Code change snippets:
________________________________________

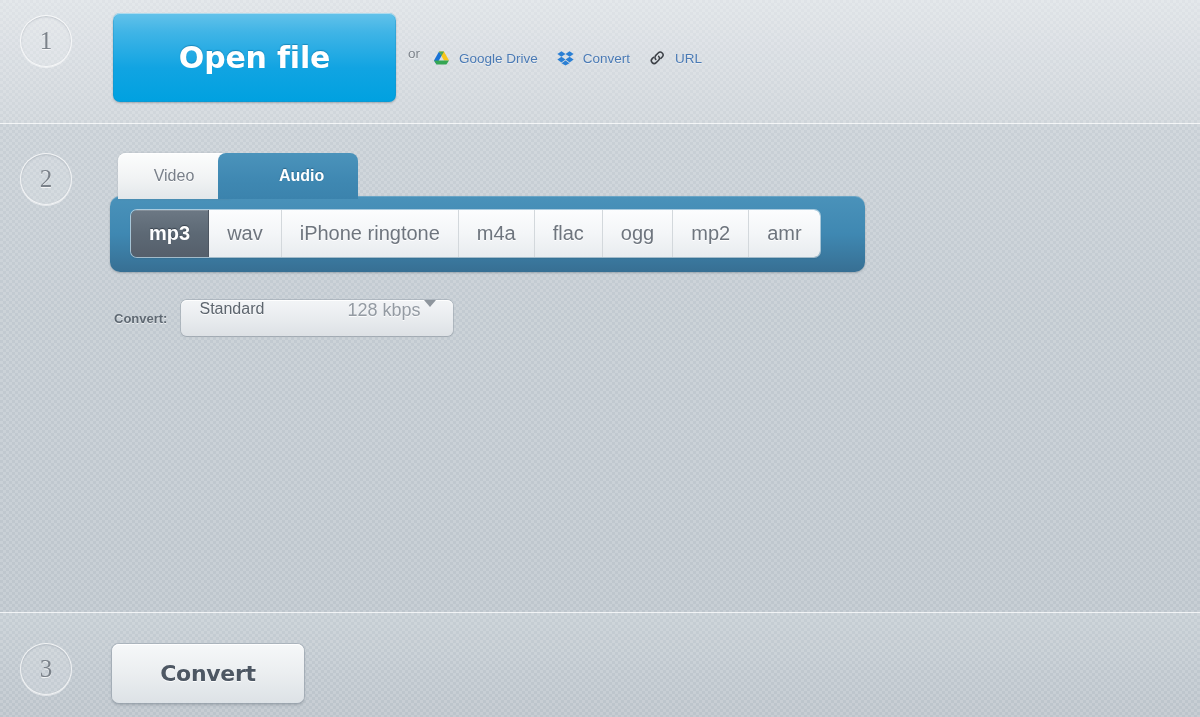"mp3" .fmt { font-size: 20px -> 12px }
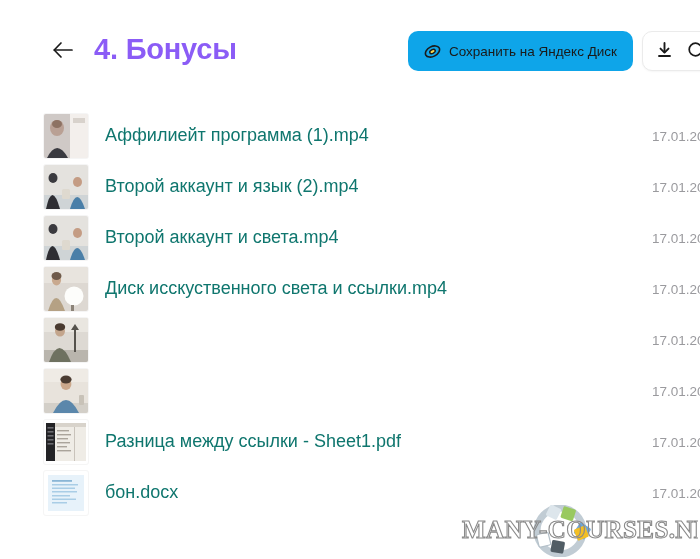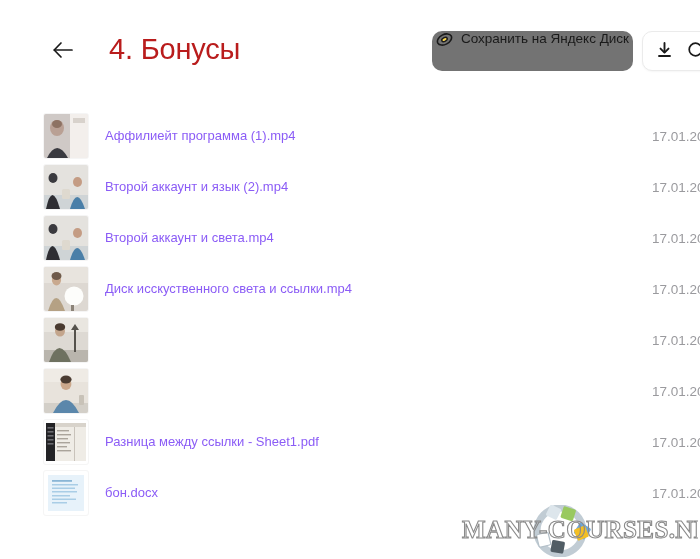"4. Бонусы" .page-title { color: #b91c1c -> #8b5cf6; font-weight: 400 -> 700; margin: 15px -> 0 }
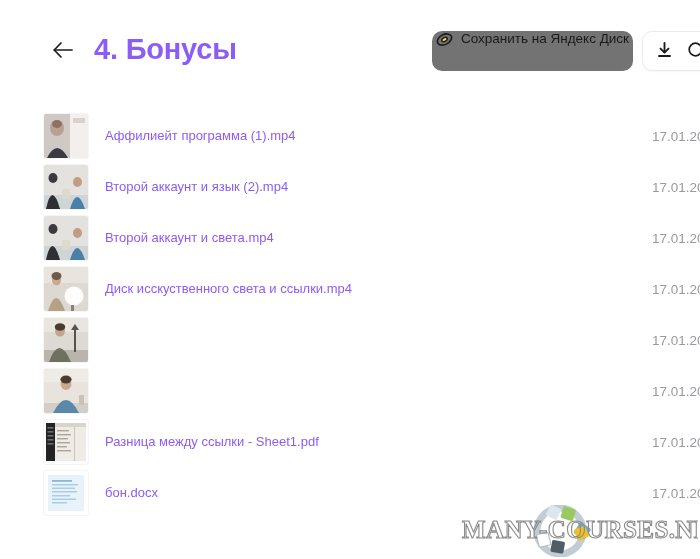"Сохранить на Яндекс Диск" .btn-save { align-items: none -> center; background: #737373 -> #0ea5e9; padding: 0 4px -> 0 16px }
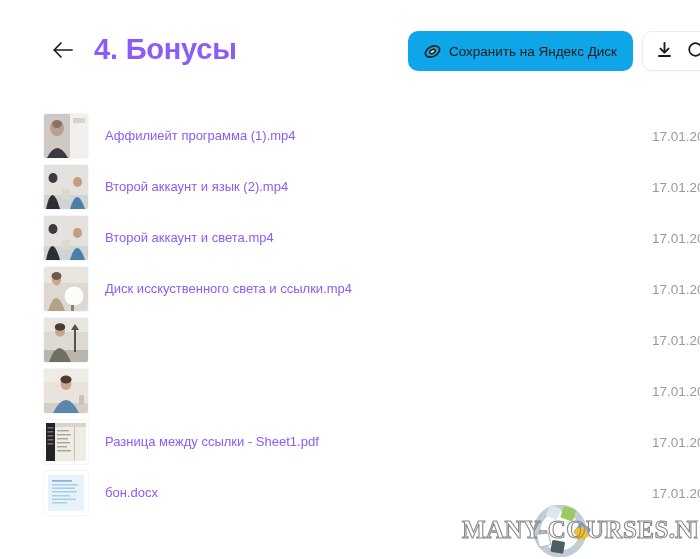"Аффилиейт программа (1).mp4" .file-name { color: #8b5cf6 -> #0f766e; font-size: 13px -> 18px }
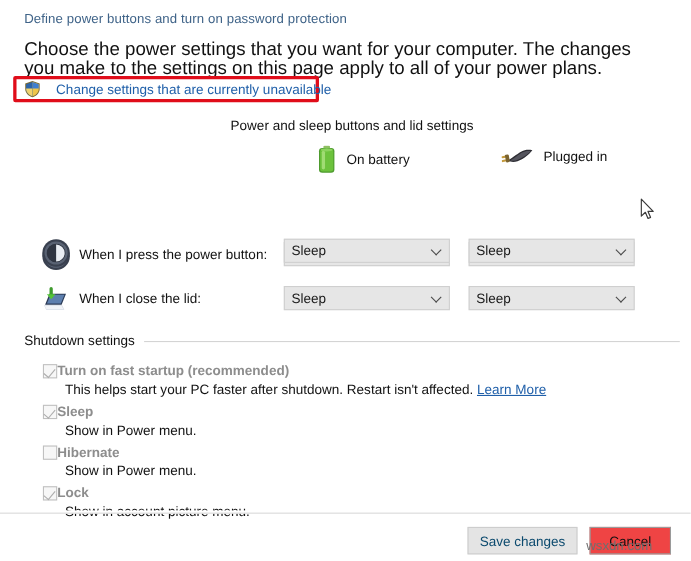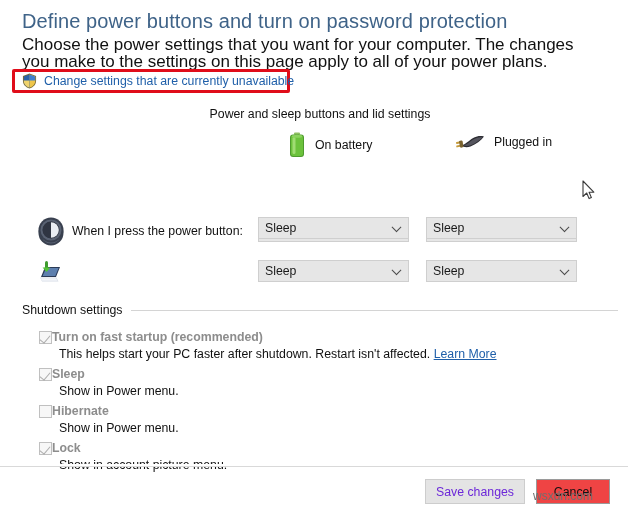"Define power buttons and turn" #page-title { font-size: 20px -> 12px }
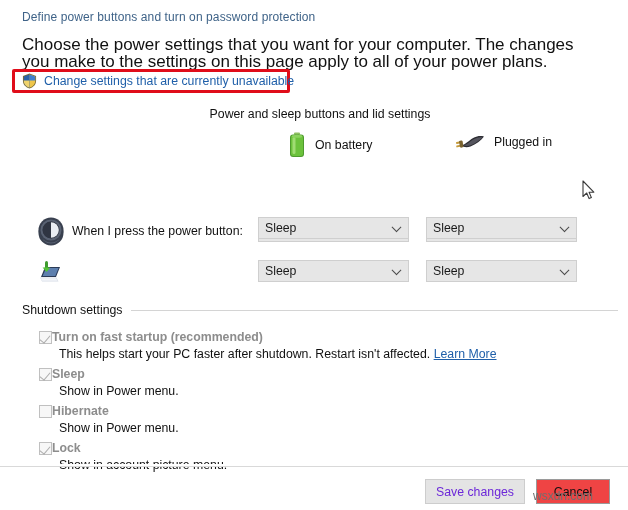"Change settings that are currently" #uac-link-row { gap: 7px -> 14px }
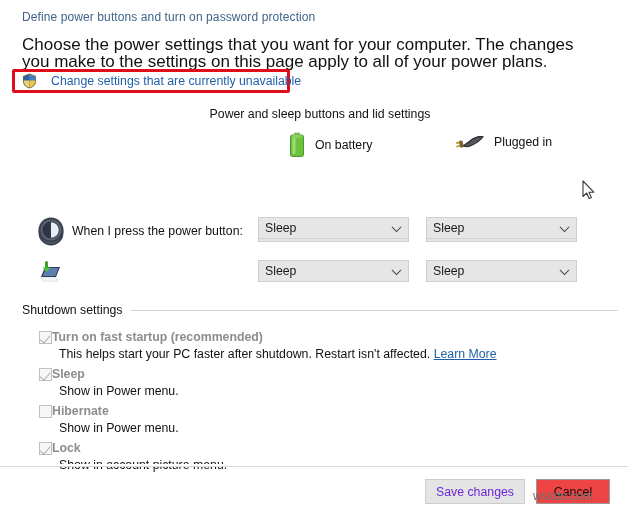"When I close the lid:" span.row-label { html: none -> <span>When I close the lid:</span> }
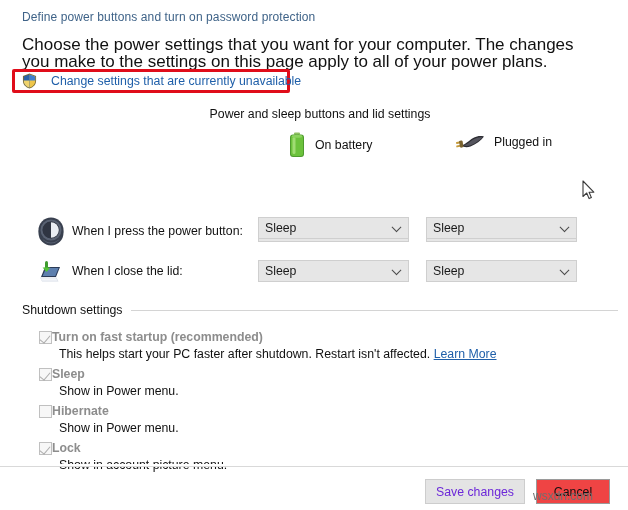"Save changes" #btn-save { color: #6d28d9 -> #0c4a6e }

________________________________________

Omit all pictures and write out, exactly, only the lines from the line containing "color: #8b5cf6 ->" through the last line of the entries above.

"Аффилиейт программа (1).mp4" .file-name { color: #8b5cf6 -> #0f766e; font-size: 13px -> 18px }
"Define power buttons and turn" #page-title { font-size: 20px -> 12px }
"Change settings that are currently" #uac-link-row { gap: 7px -> 14px }
"When I close the lid:" span.row-label { html: none -> <span>When I close the lid:</span> }
"Save changes" #btn-save { color: #6d28d9 -> #0c4a6e }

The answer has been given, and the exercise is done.